• **Trecho selecionado**:

Engraçado como são as coisas: justo eu que sou normalmente a primeira pessoa a levantar bandeiras inusitadas ontem entrei em um embate sobre o quanto um profissional de alguma área "secular" (ou leiga, no sentido de não ter ligação direta com uma estrutura religiosa) pode ou não exercer seu chamado pastoral. Hum... justo eu que, anos atrás, entendi que tinha ganho um rebanho no escritório em que trabalhava, e sabia que Deus tinha propósito naquele lugar para alcançar vidas através da minha? Pois é... eu caí nessa.
Enfim, ontem eu fiquei pensando em como um cirurgião poderia atuar como canal de Cristo na vida de alguém. Claro que naquele momento a minha mentalidade curta me fazia ver apenas que minimamente para alguém conseguir pastorear uma pessoa esta não deveria estar anestesiada, coisa que acontece em uma mesa de cirurgia... E o argumento que ouvi foi de que existe o pré-operatório, o pós-operatório e que, mesmo que isso não fosse o suficiente para o meu conceito de acompanhamento (claro que a pessoa disse isso de modo infinitas vezes mais educado do que estou expressando aqui), a Medicina está mudando e muitas coisas na relação entre o médico e o paciente vem mudando. E que sim, a Medicina é uma forma de cuidar de almas.
Por respeito a quem disse isso eu disse que ia pensar no assunto, meio achando que médicos cuidam de corpos, e pastores cuidam de almas, e que na verdade, a visão daquela pessoa estava comprometida pela paixão que ela tem pela Medicina, e que no fundo eu até ia pensar mas que a minha opinião não ia mudar... e reconheci que, de fato, não entendo nada do assunto e que hoje eu reconheço que não preciso conhecer de tudo e que isso é bom (o que no fim foi um jeito de não ter que enfrentar o assunto na hora, de modo que o sentimento que eu tinha no momento pudesse ser colocado para fora da equação).

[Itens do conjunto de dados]
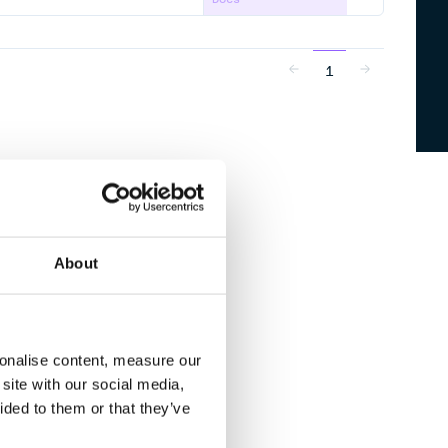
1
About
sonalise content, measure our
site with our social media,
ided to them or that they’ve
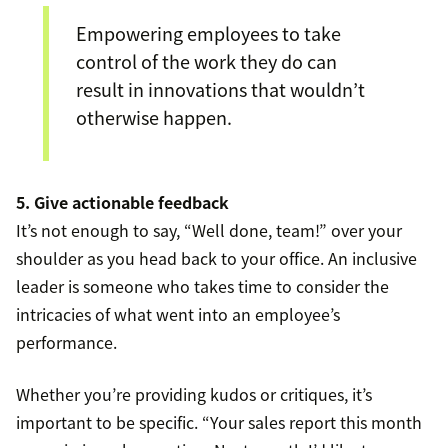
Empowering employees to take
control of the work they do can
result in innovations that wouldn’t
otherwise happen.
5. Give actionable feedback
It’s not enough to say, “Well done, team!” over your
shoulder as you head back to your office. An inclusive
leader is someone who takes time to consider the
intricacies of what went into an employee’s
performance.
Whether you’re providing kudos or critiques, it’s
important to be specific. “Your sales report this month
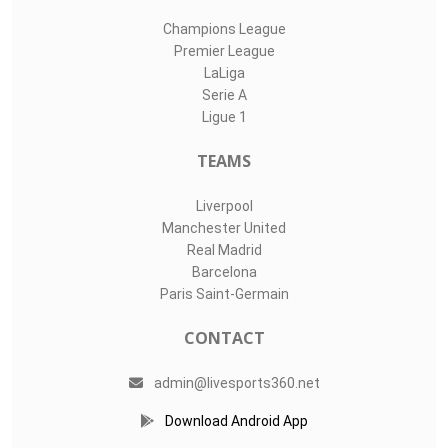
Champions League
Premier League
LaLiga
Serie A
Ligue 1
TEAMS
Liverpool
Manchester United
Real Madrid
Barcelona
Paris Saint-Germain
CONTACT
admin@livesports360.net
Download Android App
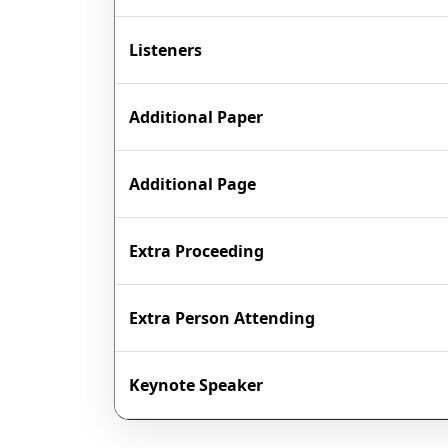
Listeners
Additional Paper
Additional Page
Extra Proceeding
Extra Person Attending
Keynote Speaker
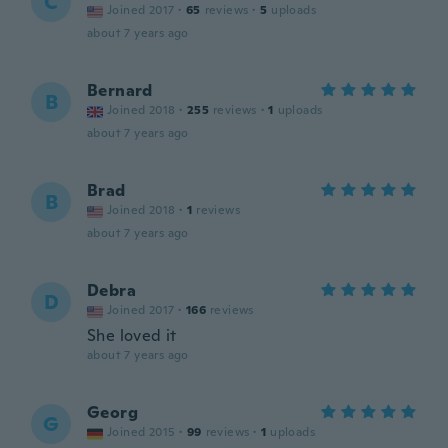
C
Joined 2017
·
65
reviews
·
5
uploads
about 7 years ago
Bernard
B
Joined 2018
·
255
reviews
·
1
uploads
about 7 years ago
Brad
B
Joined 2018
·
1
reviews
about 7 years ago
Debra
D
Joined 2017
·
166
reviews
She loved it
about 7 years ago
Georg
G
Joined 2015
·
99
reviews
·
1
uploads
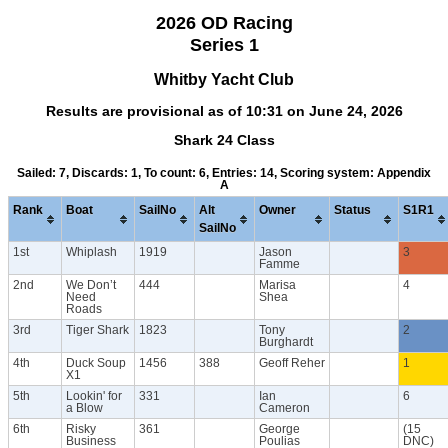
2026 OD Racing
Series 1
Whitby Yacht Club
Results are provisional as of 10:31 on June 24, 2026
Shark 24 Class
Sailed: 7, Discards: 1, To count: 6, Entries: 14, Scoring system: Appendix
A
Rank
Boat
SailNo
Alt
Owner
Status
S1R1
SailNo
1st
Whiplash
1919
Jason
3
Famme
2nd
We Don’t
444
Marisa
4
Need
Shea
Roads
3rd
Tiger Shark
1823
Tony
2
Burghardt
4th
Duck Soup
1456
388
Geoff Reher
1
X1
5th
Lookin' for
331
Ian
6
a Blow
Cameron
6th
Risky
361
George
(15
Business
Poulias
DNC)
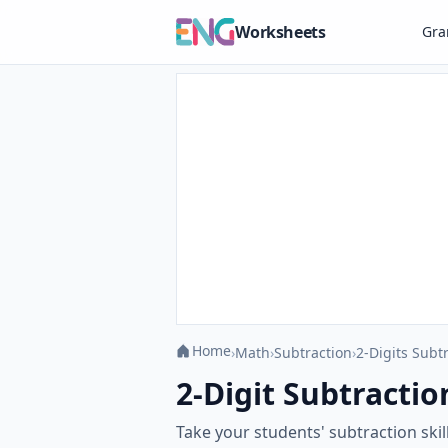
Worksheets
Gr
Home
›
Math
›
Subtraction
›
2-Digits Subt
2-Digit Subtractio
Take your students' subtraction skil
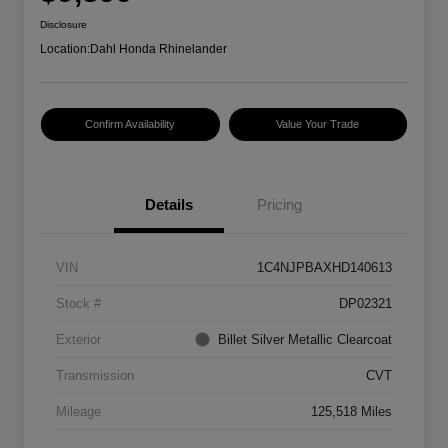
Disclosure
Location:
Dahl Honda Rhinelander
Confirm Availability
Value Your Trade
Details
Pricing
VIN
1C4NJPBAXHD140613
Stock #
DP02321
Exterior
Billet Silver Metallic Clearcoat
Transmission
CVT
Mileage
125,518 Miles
---
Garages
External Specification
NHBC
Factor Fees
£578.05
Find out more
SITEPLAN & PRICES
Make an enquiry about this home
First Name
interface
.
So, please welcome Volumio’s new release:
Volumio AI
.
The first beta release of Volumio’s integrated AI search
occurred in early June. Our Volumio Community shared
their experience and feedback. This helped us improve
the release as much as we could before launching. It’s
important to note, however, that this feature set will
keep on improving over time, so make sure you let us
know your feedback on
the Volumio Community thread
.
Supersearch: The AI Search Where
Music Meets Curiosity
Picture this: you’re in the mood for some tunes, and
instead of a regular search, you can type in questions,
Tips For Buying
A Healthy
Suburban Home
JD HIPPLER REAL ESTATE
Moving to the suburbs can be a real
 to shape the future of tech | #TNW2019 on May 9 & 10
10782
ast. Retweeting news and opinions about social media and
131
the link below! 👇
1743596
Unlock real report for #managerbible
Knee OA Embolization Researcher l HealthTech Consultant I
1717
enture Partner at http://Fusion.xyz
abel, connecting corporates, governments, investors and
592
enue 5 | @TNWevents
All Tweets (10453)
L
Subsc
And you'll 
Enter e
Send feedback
---
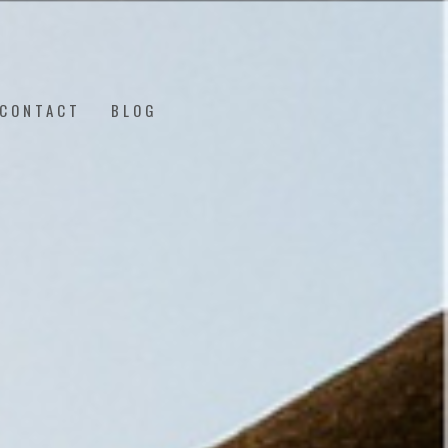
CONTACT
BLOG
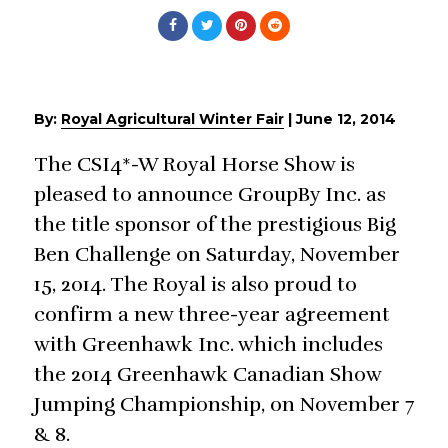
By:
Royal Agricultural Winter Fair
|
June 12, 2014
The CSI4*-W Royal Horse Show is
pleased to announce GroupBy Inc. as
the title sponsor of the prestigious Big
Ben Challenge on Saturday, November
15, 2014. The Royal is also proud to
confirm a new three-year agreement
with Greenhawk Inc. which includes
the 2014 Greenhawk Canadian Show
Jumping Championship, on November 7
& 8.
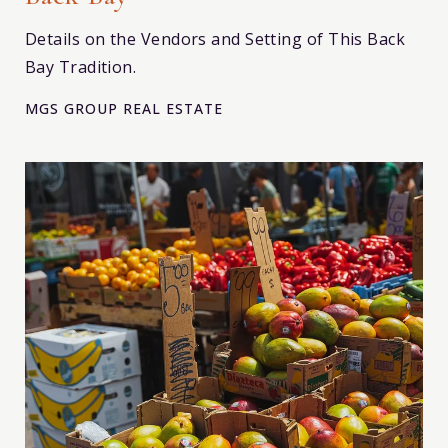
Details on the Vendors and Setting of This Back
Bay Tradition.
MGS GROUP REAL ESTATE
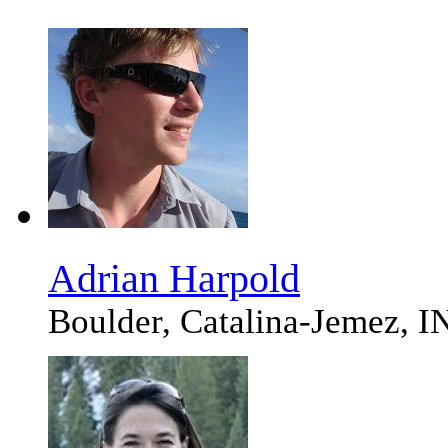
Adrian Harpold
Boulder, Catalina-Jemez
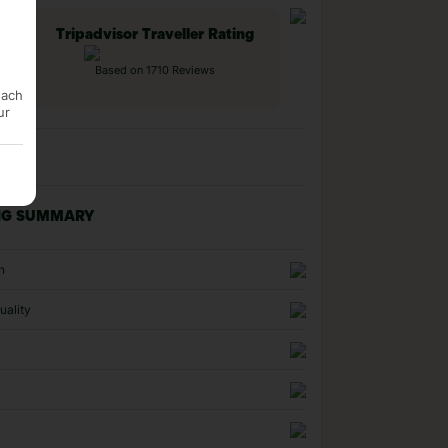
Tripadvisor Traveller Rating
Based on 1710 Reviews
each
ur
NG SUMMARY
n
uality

• **Questões de estudo**:
- A) No texto sobre o chamado pastoral, de quem cuidam os médicos e de quem cuidam os pastores, segundo o que quem escreve pensava de início?
- B) Dê continuidade ao texto sobre o chamado pastoral a partir do ponto em que ele para.
As linhas não têm relação com o texto sobre o chamado pastoral.

• **Respostas por questão**:
- A) Médicos cuidam de corpos, e pastores cuidam de almas.

- B)
O ponto é que hoje eu assisti a um filme que tem uma cena de uns vinte segundos numa sala de cirurgia que me fez entender o que exatamente aquela pessoa tentava me dizer ontem. A situação era a seguinte: um rapaz ensanguentado entra na sala de cirurgia em caráter de emergência por ter sido baleado no abdômen. Até aí, nada diferente de milhares de outros filmes já produzidos em Hollywood. Mas, ao chegar na sala de cirurgia, o rapaz de 17 anos está apavorado e com muita dor, e o médico, ao olhar para ele, pergunta seu nome e o rapaz responde perguntando sobre a sua mãe. O médico então percebe o medo no olhar daquele garoto e diz que sua mãe chegará mais rápido do que ele conseguirá perceber e rapidamente o prepara para a cirurgia que retirará o seu rim afetado pelo projétil e acalma o coração do moço, fazendo com que o tranquilizante faça efeito em seguida e ele possa realizar o procedimento cirúrgico.
Sim, eu sei, a cena não tem nada de extraordinário, e provavelmente é isso que acontece nas milhares de cirurgias que acontecem dentro e fora das telas. Mas naquele momento veio a consciência do quanto eu fui limitada ontem... e várias lembranças me vieram à mente, entre elas, a das diversas vezes em que minha irmã falou sobre como o médico que trocou seu fêmur por uma prótese de titânio mudou sua vida (e como ela mudou a dele). E eu senti um misto de vergonha e admiração.
A vergonha foi por ter permitido que meu pensamento se adequasse a um formato tão limitado e retrógrado (e pior, que nunca foi meu) e a admiração foi por ver o quanto alguém disposto a mudar vidas pode realmente fazer as coisas serem especiais, independente de onde esteja.
Lembro-me ainda de uma história de uma camareira que sempre arrumava quartos e deixava bilhetes gentis para seus hóspedes, e um dia ela foi presenteada com um ramalhete de flores por alguém que conseguiu reconhecer o que milhares de pessoas não foram capazes de enxergar. Penso nas diversas pessoas que servem cafés pelas padarias das cidades e que, de alguma forma, imprimem seu sorriso e seu amor naquilo que servem. E pensei no quanto no fim eu tinha limitado Deus com aquele pensamento.
Pedido de perdão feito a Deus, escrevo esse texto como reconhecimento à pessoa de que eu não tinha razão, e também para registrar o fato, já que aparentemente contar com minha memória não é mesmo um negócio muito seguro.